START RECORDS FOR THE TASK

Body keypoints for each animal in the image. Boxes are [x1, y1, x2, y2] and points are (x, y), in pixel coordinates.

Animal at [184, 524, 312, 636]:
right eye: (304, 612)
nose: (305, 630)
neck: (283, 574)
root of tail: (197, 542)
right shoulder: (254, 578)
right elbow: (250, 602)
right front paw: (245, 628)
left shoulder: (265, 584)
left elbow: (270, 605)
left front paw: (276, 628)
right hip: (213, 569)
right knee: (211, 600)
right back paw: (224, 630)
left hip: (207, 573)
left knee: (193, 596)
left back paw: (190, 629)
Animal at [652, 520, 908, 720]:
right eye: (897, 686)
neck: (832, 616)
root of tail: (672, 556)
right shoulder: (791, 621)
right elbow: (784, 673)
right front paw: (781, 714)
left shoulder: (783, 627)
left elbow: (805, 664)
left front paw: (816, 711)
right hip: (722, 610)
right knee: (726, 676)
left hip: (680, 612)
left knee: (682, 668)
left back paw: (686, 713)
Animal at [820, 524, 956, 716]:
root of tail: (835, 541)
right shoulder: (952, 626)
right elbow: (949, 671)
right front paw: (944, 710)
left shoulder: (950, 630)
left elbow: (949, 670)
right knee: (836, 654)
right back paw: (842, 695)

END RECORDS FOR THE TASK
START RECORDS FOR THE TASK

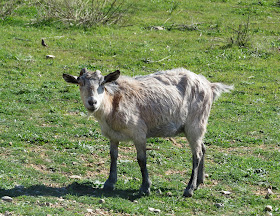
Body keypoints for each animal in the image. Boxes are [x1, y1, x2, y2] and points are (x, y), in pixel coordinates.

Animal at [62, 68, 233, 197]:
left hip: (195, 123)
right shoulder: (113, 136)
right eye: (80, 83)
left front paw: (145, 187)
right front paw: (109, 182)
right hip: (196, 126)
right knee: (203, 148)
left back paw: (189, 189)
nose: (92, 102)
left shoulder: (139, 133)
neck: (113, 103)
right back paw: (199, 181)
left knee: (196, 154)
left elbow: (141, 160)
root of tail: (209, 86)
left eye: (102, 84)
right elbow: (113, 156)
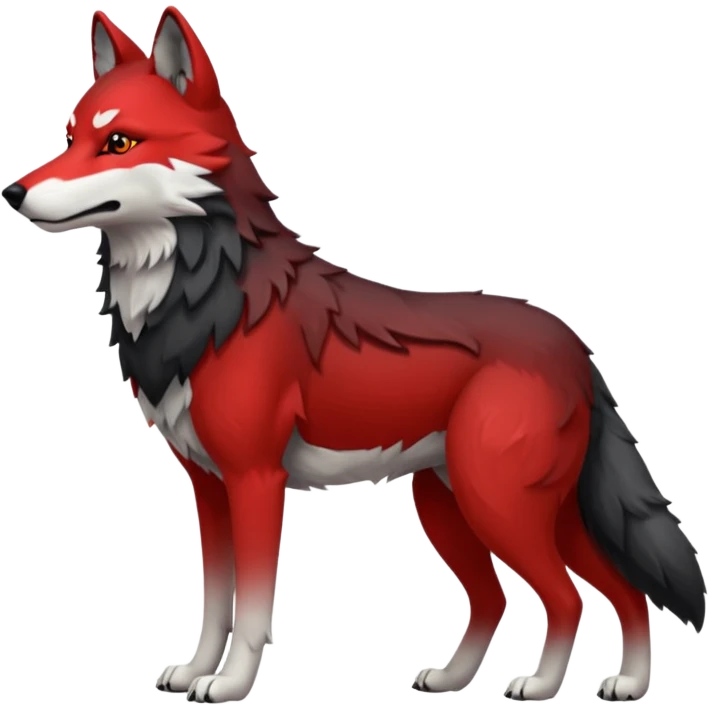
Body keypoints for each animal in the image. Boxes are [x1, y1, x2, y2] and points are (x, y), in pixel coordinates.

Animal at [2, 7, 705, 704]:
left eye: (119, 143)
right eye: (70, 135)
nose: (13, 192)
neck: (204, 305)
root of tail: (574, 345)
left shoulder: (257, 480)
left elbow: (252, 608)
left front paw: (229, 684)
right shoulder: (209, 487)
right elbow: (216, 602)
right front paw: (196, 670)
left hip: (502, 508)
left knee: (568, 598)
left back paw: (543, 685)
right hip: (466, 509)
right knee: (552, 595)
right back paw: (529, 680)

END RECORDS FOR THE TASK

EXERCISE
Quote the lines above exactly, starting with the one that has "left elbow: (141, 160)" and ending with the one that has "right back paw: (529, 680)"; drop the pictures and include nothing else.

COMPLETED EXERCISE
left elbow: (141, 160)
root of tail: (209, 86)
left eye: (102, 84)
right elbow: (113, 156)
Body keypoints for each animal in the image. Boxes are [x1, y1, x2, y2] and points are (x, y), in pixel coordinates.

Animal at [2, 7, 705, 704]:
left eye: (119, 143)
right eye: (70, 135)
nose: (13, 192)
neck: (204, 305)
root of tail: (574, 345)
left shoulder: (257, 480)
left elbow: (252, 608)
left front paw: (229, 684)
right shoulder: (209, 487)
right elbow: (216, 602)
right front paw: (196, 670)
left hip: (502, 508)
left knee: (568, 598)
left back paw: (543, 685)
right hip: (466, 509)
right knee: (552, 595)
right back paw: (529, 680)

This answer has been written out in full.